What I am looking for, is a way of querying by program name to get the GUID, or even a wrapper for msiexec that would do all of this, including the uninstall, for me. I thought of scanning through the registry, but the _winreg module seems very slow, so I'd prefer to avoid this if at all possible. If there's a better way to scan the registry, I'm all ears, as this would speed up other parts of the tool also.
Update0
Performance on this is critical as one of the design goals is to make the process which the tool follows faster than any other method, manual or otherwise, in order to gain wholesale adoption.
Update1
I have tried a slight variation of the registry version below however it consistently returns None. I'm not quite sure how this is happening - it seems like it is failing to open the appropriate key as I have inserted a breakpoint after the with statement which is never reached...
def get_guid_by_name(name):
from _winreg import (OpenKey,
QueryInfoKey,
EnumKey,
QueryValueEx,
HKEY_LOCAL_MACHINE,
)
with OpenKey(HKEY_LOCAL_MACHINE,
r'SOFTWARE\Microsoft\Windows\CurrentVersion\Uninstall') as key:
subkeys, _0, _1 = QueryInfoKey(key) # The breakpoint here is never reached
del _0, _1
for i in range(subkeys):
subkey = EnumKey(key, i)
if subkey[0] != '{' or subkey[-1] != '}':
continue
with OpenKey(key, subkey) as _subkey:
if name in QueryValueEx(_subkey, 'DisplayName')[0]:
return subkey
return None
print get_guid_by_name('Microsoft Visual Studio')
Update2
Strike that - I'm a fool who doesn't check his indentation thoroughly enough - print get_guid_by_name('Microsoft Visual Studio') was within get_guid_by_name...
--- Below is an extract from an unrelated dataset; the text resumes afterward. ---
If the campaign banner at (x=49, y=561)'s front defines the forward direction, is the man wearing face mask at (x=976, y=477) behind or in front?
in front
I'm not sure about the _winreg module being all that slow. I suppose if you were trying to enumerate the entire registry to find all instances of a string that might take a while, but with a decently targeted query it seems reasonably fast.
Here's an example:
from _winreg import *
def get_guid_by_name(name):
# Open the uninstaller key
with OpenKey(HKEY_LOCAL_MACHINE, r'Software\Microsoft\Windows\CurrentVersion\Uninstall') as key:
# We only care about subkeys of the installer key
subkeys, _, _ = QueryInfoKey(key)
for i in range(subkeys):
subkey = EnumKey(key, i)
# Since we're looking for uninstallers for MSI products,
# the key name will always be the GUID. We assume that any
# key starting with '{' and ending with '}' is a GUID, but
# if not the name won't match.
if subkey[0] != '{' or subkey[-1] != '}':
continue
# Query the display name or other property of the key to
# see if it's the one we want
with OpenKey(key, subkey) as _subkey:
if QueryValueEx(_subkey, 'DisplayName')[0] == name:
return subkey
return None
On my machine, querying for ActiveState's Komodo Edit (I actually used a regular expression rather than straight-value comparison), 1000 iterations of this took 8.18 seconds (timed using timeit), which seems like a negligible amount of time to me. Better yet, you can pull the UninstallString key from the registry and pass that straight to your subprocess (though you may want to add the /passive switch to the end.
Edit
Microsoft does, of course, provide a WMI class (Win32_Product) that provides a rather convenient interface to do all of this. Using Tim Golden's excellent WMI wrapper, one could initiate an install like this:
import wmi
c = wmi.WMI()
c.Win32_Product(Name = 'ProductName')[0].Uninstall()
However, as noted in this blog post, the Win32_Product class is extremely, painfully slow to use.